PROBLEM
Report the number of lines in the data below that hold "APERTURE", without any other words.

PROVIDED DATA section start

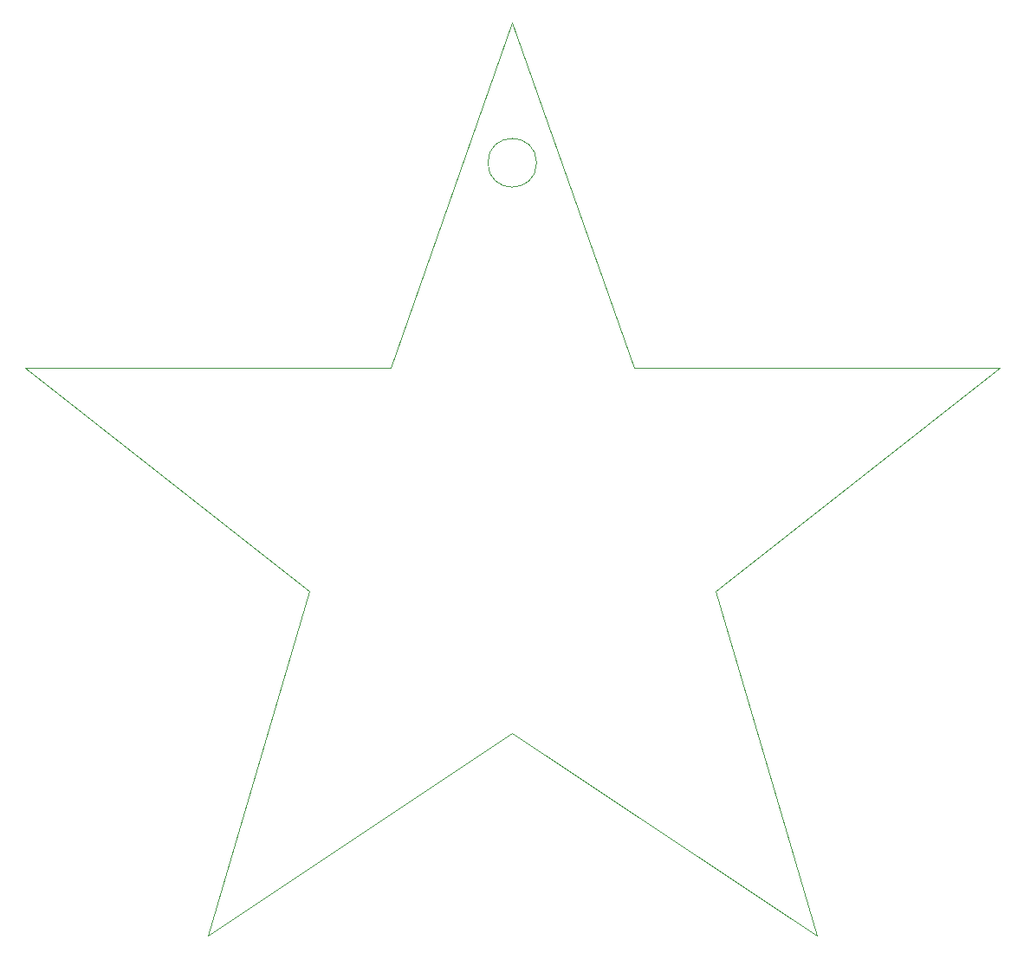
<source format=gbr>
%TF.GenerationSoftware,KiCad,Pcbnew,8.0.8*%
%TF.CreationDate,2025-06-30T13:56:03-06:00*%
%TF.ProjectId,SolderNunu,536f6c64-6572-44e7-956e-752e6b696361,rev?*%
%TF.SameCoordinates,Original*%
%TF.FileFunction,Profile,NP*%
%FSLAX46Y46*%
G04 Gerber Fmt 4.6, Leading zero omitted, Abs format (unit mm)*
G04 Created by KiCad (PCBNEW 8.0.8) date 2025-06-30 13:56:03*
%MOMM*%
%LPD*%
G01*
G04 APERTURE LIST*
%TA.AperFunction,Profile*%
%ADD10C,0.050000*%
%TD*%
%TA.AperFunction,Profile*%
%ADD11C,0.100000*%
%TD*%
G04 APERTURE END LIST*
D10*
X138112500Y-47625000D02*
G75*
G02*
X133350000Y-47625000I-2381250J0D01*
G01*
X133350000Y-47625000D02*
G75*
G02*
X138112500Y-47625000I2381250J0D01*
G01*
D11*
X147637498Y-67667190D02*
X183356248Y-67667190D01*
X155575000Y-89495313D01*
X165496873Y-123229686D01*
X135731248Y-103385940D01*
X105965626Y-123229686D01*
X115887502Y-89495313D01*
X88106252Y-67667190D01*
X123825001Y-67667190D01*
X135731248Y-33932815D01*
X147637498Y-67667190D01*
M02*

</source>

PROVIDED DATA section end

TASK RESPONSE
2